Appellant Ruiz specifically contends that the government failed to establish any connection between himself and the cocaine found in the yellow shopping bag. We disagree. Although the proximity of the bag to Ruiz, in and of itself, would not be sufficient for the jury to have concluded beyond a reasonable doubt, it is a factor to be considered with other evidence presented. The agents did not see Ruiz enter the bus station or hold the shopping bag, but they did observe him for approximately fifteen minutes before they approached him. During that time, the bag remained on the floor close to Ruiz, within his reach, and no one else made any attempt to exercise ownership over the bag. Nor was anyone else sitting in the same row or within ten feet of him. It is true that the government made no attempt to introduce fingerprint evidence or other evidence of identification. The bag, however, did contain men's clothing and grooming articles, in addition to the teddy bear, and as the court below admitted the bag and its contents into evidence, the jury had the opportunity to consider whether the clothes might have fit Ruiz. Moreover, Ruiz possessed a bus ticket to New York City, but had neither a baggage claim nor other luggage. In addition, the fact that the bag contained four kilograms of cocaine, a not insignificant amount, would discount the possibility of the bag having been abandoned by another passenger, especially as the INS agents were in plain clothes. Although it is a close question, considering the totality of the circumstances and drawing all reasonable inferences in favor of the government, we conclude that the jury could have determined beyond a reasonable doubt that the bag belonged to Ruiz, and that he knowingly possessed the cocaine.

III. WHETHER THE ENCOUNTER BETWEEN ALVAREZ AND THE AGENTS AMOUNTED TO AN ILLEGAL SEIZURE

In the court below, Alvarez filed a motion to suppress the cocaine found inside his luggage, arguing that he was seized without reasonable suspicion at the time he was taken to the terminal office, thereby tainting the subsequent search of his bag and discovery of the cocaine. In denying the motion to suppress, the district court found that the agents acted reasonably, under the circumstances, in conducting their investigation in the terminal office and that there was no coercion in requesting that Alvarez enter the office for examination of his documents. Alvarez seeks review of the denial of the motion to suppress. The government counters that Alvarez was not seized until Harty actually placed him under administrative arrest.

Alvarez does not challenge the validity of the search on any other ground.

Not every encounter between law enforcement officers and an individual constitutes a seizure within the meaning of the fourth amendment. INS v. Delgado, 466 U.S. 210, 104 S.Ct. 1758, 1762, 80 L.Ed.2d 247 (1984). Communications between police and citizens involving no coercion or detention are outside the scope of the fourth amendment. United States v. Berry, 670 F.2d 583, 591 (5th Cir. Unit B 1982) ( en banc). An initially consensual encounter, however, can ripen into a detention requiring reasonable suspicion or probable cause. Delgado, 104 S.Ct. at 1762. If an officer, by means of physical force or show of authority, has restrained the liberty of a citizen, we must conclude that a seizure requiring an objective level of justification has occurred. Terry v. Ohio, 392 U.S. 1, 19 n. 16, 88 S.Ct. 1868, 1879 n. 16, 20 L.Ed.2d 889 (1968). The crucial inquiry in determining whether a person has been seized within the meaning of the fourth amendment is whether, considering all the circumstances, "a reasonable person would have believed that he was not free to leave" if he failed to respond to the questions. United States v. Mendenhall, 446 U.S. 544, 100 S.Ct. 1870, 1877, 64 L.Ed.2d 497 (1980) (opinion of Stewart, J.); see Delgado, 104 S.Ct. at 1763; Florida v. Royer, 460 U.S. 491, 103 S.Ct. 1319, 1326, 75 L.Ed.2d 229 (1983) (plurality opinion).
════════════════
*WRITTEN EXERCISE*:
Write out the passage of the court opinion from "In the court" to "under administrative arrest.". The material that follows comes from a separate source.

*LISTED ENTRIES*:
════════════════
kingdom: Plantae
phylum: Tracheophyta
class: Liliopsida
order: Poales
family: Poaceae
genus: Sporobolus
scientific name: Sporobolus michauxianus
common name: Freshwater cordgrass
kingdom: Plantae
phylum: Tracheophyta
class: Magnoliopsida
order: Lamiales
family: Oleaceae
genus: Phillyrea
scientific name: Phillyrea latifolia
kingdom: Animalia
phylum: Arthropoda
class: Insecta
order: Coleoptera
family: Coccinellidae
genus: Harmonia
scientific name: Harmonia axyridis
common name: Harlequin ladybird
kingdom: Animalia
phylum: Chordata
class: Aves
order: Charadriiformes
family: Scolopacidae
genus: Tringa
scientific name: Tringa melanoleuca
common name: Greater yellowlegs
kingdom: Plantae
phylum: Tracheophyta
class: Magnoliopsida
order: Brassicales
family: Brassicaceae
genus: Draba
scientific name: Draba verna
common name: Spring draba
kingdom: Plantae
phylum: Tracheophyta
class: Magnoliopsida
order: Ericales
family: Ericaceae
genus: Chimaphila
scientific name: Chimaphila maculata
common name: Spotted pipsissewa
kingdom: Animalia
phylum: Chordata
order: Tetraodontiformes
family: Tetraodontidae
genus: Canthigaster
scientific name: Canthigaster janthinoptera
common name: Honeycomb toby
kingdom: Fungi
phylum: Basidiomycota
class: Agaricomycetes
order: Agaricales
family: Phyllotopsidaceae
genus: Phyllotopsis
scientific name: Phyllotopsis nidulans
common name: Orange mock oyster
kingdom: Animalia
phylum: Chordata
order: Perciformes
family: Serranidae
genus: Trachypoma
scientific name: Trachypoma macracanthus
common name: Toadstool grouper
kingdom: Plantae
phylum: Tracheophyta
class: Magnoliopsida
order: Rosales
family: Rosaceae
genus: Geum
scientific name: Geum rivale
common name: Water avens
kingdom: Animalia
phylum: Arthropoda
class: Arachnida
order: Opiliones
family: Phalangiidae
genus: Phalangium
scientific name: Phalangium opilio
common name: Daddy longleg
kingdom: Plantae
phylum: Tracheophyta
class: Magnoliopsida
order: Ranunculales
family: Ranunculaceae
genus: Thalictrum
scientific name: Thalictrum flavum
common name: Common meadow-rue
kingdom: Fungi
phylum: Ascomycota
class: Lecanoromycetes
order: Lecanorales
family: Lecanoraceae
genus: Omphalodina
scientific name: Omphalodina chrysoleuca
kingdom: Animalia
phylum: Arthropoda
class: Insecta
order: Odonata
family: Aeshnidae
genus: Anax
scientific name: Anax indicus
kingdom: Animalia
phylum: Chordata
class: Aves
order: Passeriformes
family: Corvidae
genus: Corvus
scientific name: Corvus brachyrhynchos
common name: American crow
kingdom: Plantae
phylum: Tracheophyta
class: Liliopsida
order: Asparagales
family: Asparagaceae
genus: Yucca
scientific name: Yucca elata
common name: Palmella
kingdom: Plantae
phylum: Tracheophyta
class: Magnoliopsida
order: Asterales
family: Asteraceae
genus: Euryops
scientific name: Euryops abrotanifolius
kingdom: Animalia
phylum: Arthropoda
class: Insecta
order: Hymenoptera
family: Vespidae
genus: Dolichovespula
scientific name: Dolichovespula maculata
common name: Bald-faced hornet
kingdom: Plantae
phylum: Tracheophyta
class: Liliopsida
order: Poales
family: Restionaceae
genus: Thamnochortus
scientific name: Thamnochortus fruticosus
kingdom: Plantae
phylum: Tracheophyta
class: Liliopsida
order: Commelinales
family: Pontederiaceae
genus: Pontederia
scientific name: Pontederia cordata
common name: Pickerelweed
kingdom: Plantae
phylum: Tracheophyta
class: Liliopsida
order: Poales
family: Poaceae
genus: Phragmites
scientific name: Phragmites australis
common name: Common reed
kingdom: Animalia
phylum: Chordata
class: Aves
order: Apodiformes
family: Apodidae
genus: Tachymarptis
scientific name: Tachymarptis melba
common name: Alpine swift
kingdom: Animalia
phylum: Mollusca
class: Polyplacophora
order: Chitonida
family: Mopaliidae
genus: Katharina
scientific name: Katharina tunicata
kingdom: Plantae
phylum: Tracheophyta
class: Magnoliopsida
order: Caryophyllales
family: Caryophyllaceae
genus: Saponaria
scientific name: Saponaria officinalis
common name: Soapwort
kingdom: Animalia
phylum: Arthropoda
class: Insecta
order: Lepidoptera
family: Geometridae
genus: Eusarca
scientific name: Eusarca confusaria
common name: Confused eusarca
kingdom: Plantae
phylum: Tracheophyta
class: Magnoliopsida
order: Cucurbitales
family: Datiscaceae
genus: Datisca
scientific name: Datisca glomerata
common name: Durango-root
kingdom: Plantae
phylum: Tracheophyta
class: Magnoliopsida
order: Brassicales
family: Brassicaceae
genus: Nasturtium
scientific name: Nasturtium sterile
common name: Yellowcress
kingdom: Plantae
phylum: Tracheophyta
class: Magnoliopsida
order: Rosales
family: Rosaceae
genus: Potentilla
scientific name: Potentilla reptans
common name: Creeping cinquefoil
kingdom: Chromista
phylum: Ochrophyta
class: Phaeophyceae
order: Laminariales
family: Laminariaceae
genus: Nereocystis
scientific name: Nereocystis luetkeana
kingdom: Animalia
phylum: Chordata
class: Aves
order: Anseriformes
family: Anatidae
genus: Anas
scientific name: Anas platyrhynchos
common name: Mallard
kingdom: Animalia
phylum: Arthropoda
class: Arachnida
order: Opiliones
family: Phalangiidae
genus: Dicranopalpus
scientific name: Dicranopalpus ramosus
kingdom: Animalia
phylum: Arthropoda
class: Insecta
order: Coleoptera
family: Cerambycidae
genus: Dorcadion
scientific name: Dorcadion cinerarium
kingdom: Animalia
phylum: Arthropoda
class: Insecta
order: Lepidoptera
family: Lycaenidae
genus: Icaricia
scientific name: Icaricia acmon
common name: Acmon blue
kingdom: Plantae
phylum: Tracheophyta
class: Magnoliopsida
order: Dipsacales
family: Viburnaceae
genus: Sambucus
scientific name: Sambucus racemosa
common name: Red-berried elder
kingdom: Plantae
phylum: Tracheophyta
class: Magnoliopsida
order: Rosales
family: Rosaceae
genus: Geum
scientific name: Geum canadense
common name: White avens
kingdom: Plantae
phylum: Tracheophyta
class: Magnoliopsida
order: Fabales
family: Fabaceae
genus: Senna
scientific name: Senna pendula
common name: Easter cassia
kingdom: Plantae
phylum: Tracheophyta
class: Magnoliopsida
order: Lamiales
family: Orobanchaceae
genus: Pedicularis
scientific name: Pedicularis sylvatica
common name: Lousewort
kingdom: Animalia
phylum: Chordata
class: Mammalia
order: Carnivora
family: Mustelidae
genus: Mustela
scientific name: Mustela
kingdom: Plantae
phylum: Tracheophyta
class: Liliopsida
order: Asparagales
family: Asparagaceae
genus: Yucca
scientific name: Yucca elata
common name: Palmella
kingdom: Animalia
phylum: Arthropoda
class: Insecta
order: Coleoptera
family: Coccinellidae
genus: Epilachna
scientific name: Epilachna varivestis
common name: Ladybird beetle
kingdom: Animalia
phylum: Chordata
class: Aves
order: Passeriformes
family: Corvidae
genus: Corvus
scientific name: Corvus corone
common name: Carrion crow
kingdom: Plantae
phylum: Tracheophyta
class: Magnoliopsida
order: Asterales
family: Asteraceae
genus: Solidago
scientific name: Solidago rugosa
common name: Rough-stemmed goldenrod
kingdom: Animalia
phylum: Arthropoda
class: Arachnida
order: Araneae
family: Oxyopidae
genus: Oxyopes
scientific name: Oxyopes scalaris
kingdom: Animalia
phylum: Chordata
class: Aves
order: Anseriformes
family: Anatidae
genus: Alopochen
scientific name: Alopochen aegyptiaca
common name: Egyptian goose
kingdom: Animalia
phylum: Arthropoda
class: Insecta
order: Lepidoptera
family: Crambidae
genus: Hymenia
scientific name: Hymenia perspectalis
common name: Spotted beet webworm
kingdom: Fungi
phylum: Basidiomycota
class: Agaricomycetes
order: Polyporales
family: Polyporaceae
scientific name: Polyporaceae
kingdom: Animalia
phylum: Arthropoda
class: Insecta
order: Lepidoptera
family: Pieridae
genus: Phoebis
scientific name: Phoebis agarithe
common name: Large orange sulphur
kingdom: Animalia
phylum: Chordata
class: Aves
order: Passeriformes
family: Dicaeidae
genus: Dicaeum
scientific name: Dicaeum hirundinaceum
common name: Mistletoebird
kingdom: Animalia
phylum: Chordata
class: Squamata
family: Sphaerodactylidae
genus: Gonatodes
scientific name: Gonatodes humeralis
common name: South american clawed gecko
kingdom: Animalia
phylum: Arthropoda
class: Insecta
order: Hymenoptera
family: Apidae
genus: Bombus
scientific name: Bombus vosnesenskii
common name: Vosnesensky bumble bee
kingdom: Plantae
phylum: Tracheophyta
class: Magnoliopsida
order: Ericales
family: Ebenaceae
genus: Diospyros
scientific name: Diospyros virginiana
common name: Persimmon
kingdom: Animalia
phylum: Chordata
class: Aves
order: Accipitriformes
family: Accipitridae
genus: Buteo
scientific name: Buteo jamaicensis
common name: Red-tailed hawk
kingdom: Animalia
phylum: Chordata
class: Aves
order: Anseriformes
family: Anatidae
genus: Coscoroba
════════════════
*CORRECT RESPONSE*:
In the court below, Alvarez filed a motion to suppress the cocaine found inside his luggage, arguing that he was seized without reasonable suspicion at the time he was taken to the terminal office, thereby tainting the subsequent search of his bag and discovery of the cocaine. In denying the motion to suppress, the district court found that the agents acted reasonably, under the circumstances, in conducting their investigation in the terminal office and that there was no coercion in requesting that Alvarez enter the office for examination of his documents. Alvarez seeks review of the denial of the motion to suppress. The government counters that Alvarez was not seized until Harty actually placed him under administrative arrest.